Surely God is good to Israel,
to those who are pure in heart.
But as for me, my feet had almost slipped;
I had nearly lost my foothold.
For I envied the arrogant
when I saw the prosperity of the wicked.
They have no struggles;
their bodies are healthy and strong.
They are free from common human burdens;
they are not plagued by human ills.
Therefore pride is their necklace;
they clothe themselves with violence.
From their callous hearts comes iniquity;
their evil imaginations have no limits.
They scoff, and speak with malice;
with arrogance they threaten oppression.
Their mouths lay claim to heaven,
and their tongues take possession of the earth.
Therefore their people turn to them
and drink up waters in abundance.
They say, “How would God know?
Does the Most High know anything?”
This is what the wicked are like—
always free of care, they go on amassing wealth.
Surely in vain I have kept my heart pure
and have washed my hands in innocence.
All day long I have been afflicted,
and every morning brings new punishments.
If I had spoken out like that,
I would have betrayed your children.
When I tried to understand all this,
it troubled me deeply
till I entered the sanctuary of God;
then I understood their final destiny.
Surely you place them on slippery ground;
you cast them down to ruin.
How suddenly are they destroyed,
completely swept away by terrors!
They are like a dream when one awakes;
when you arise, Lord,
you will despise them as fantasies.
When my heart was grieved
and my spirit embittered,
I was senseless and ignorant;
I was a brute beast before you.
Yet I am always with you;
you hold me by my right hand.
You guide me with your counsel,
and afterward you will take me into glory.
Whom have I in heaven but you?
And earth has nothing I desire besides you.
My flesh and my heart may fail,
but God is the strength of my heart
and my portion forever.
Those who are far from you will perish;
you destroy all who are unfaithful to you.
But as for me, it is good to be near God.
I have made the Sovereign LORD my refuge;
I will tell of all your deeds.
Often I get so caught up in a life of self-pity and “woe is me” thinking and I forget that I have not been faithful to enter into the presence of the LORD. I am often tempted to become distracted in by life’s seemingly unfair circumstances.
Most recently for me this thinking was the result of even more damage to my car, and through my car, damage to my independence.
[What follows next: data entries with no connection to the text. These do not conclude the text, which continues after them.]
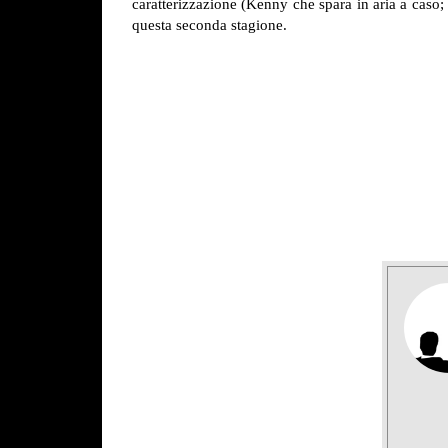
caratterizzazione (Kenny che spara in aria a caso;
questa seconda stagione.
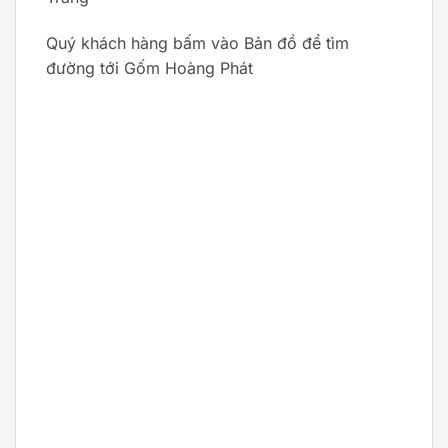
Quý khách hàng bấm vào Bản đồ để tìm
đường tới Gốm Hoàng Phát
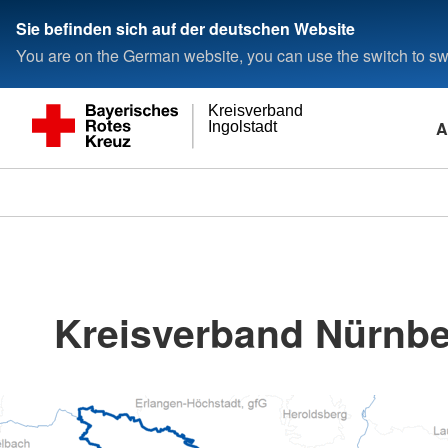
Sie befinden sich auf der deutschen Website
You are on the German website, you can use the switch to swi
Kreisverband
A
Ingolstadt
Kreisverband Nürnbe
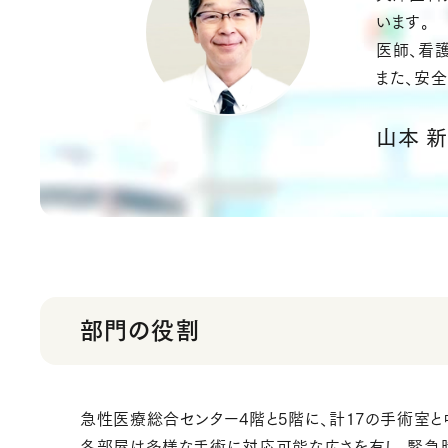
います。
医師、看
また、安
山本 
部門の役割
急性医療総合センター4階と5階に、計17の手術室と
各部屋は多様な手術に対応可能な広さを有し、緊急時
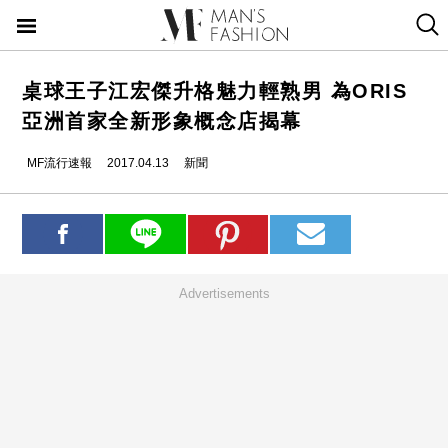
桌球王子江宏傑升格魅力輕熟男 為ORIS
亞洲首家全新形象概念店揭幕
MF流行速報
2017.04.13
新聞
Advertisements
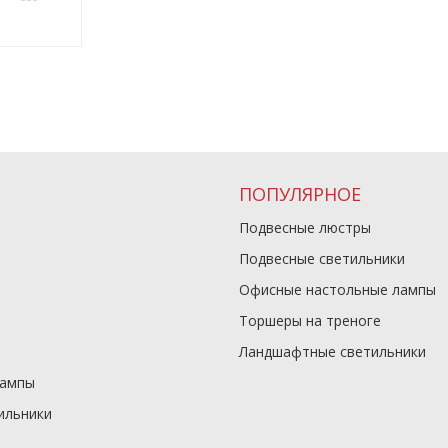
ПОПУЛЯРНОЕ
Подвесные люстры
Подвесные светильники
Офисные настольные лампы
Торшеры на треноге
Ландшафтные светильники
лампы
ильники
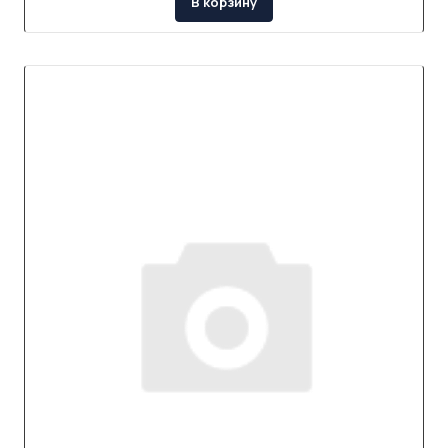
В корзину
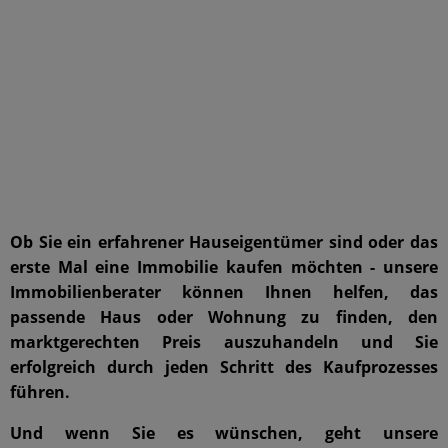
Ob Sie ein erfahrener Hauseigentümer sind oder das
erste Mal eine Immobilie kaufen möchten - unsere
Immobilienberater können Ihnen helfen, das
passende Haus oder Wohnung zu finden, den
marktgerechten Preis auszuhandeln und Sie
erfolgreich durch jeden Schritt des Kaufprozesses
führen.
Und wenn Sie es wünschen, geht unsere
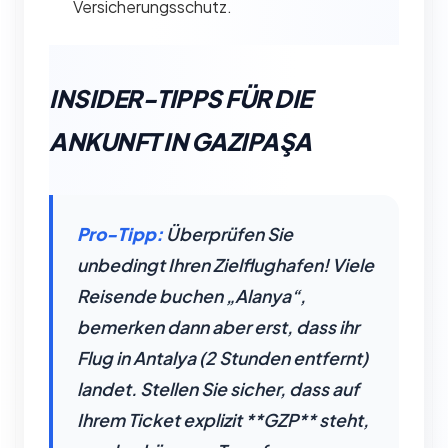
Versicherungsschutz.
INSIDER-TIPPS FÜR DIE
ANKUNFT IN GAZIPAŞA
Pro-Tipp:
Überprüfen Sie
unbedingt Ihren Zielflughafen! Viele
Reisende buchen „Alanya“,
bemerken dann aber erst, dass ihr
Flug in Antalya (2 Stunden entfernt)
landet. Stellen Sie sicher, dass auf
Ihrem Ticket explizit **GZP** steht,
Over the last semester I received my first parking ticket, was in an accident, and had my car towed. This semester proved no better. My car is currently dead in the parking lot with some mechanical problem.
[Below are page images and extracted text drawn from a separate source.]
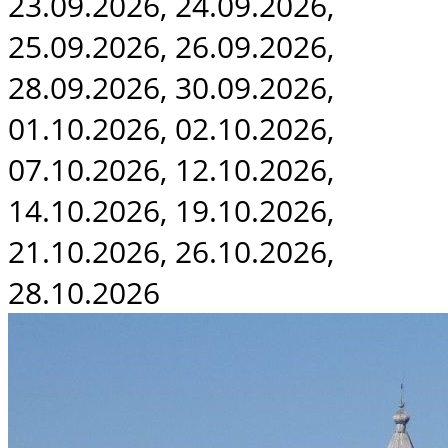
23.09.2026, 24.09.2026,
25.09.2026, 26.09.2026,
28.09.2026, 30.09.2026,
01.10.2026, 02.10.2026,
07.10.2026, 12.10.2026,
14.10.2026, 19.10.2026,
21.10.2026, 26.10.2026,
28.10.2026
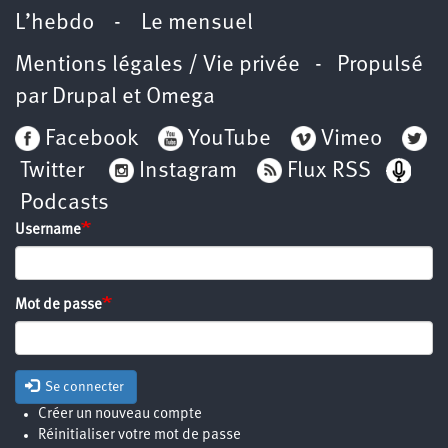
L’hebdo
-
Le mensuel
Mentions légales / Vie privée
- Propulsé
par
Drupal
et
Omega
Facebook
YouTube
Vimeo
Twitter
Instagram
Flux RSS
Podcasts
Username
Mot de passe
Se connecter
Créer un nouveau compte
Réinitialiser votre mot de passe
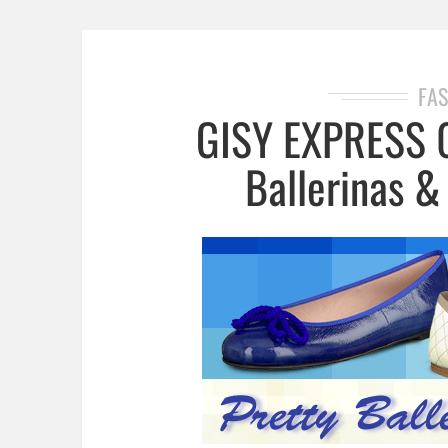
FAS
GISY EXPRESS 0
Ballerinas &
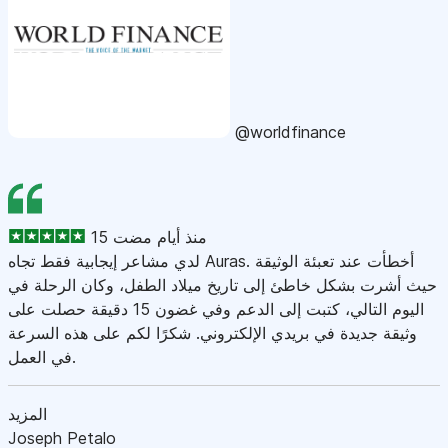
@worldfinance
15 منذ أيام مضت
لدي مشاعر إيجابية فقط تجاه Auras. أخطأت عند تعبئة الوثيقة
حيث أشرت بشكل خاطئ إلى تاريخ ميلاد الطفل، وكان الرحلة في
اليوم التالي، كتبت إلى الدعم وفي غضون 15 دقيقة حصلت على
وثيقة جديدة في بريدي الإلكتروني. شكرًا لكم على هذه السرعة
في العمل.
المزيد
Joseph Petalo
Just yesterday I noticed a flat tire.
I have been sorely tempted to be bitter about the situation. Even being so arrogant as to cry out to the LORD that I had planned to use my car in ministry! Incredible that I really thought the LORD’s ministry would be effected by one Christian girl without a car. How laughable is that?
Looking back I see how many opportunities I was given to trust the LORD this year. A few days ago I began to pray out of a trusting heart that my car would be fixed in time for me to go home for the summer.
That night my Dad called to let me know a friend of his would be coming this week to fix my car.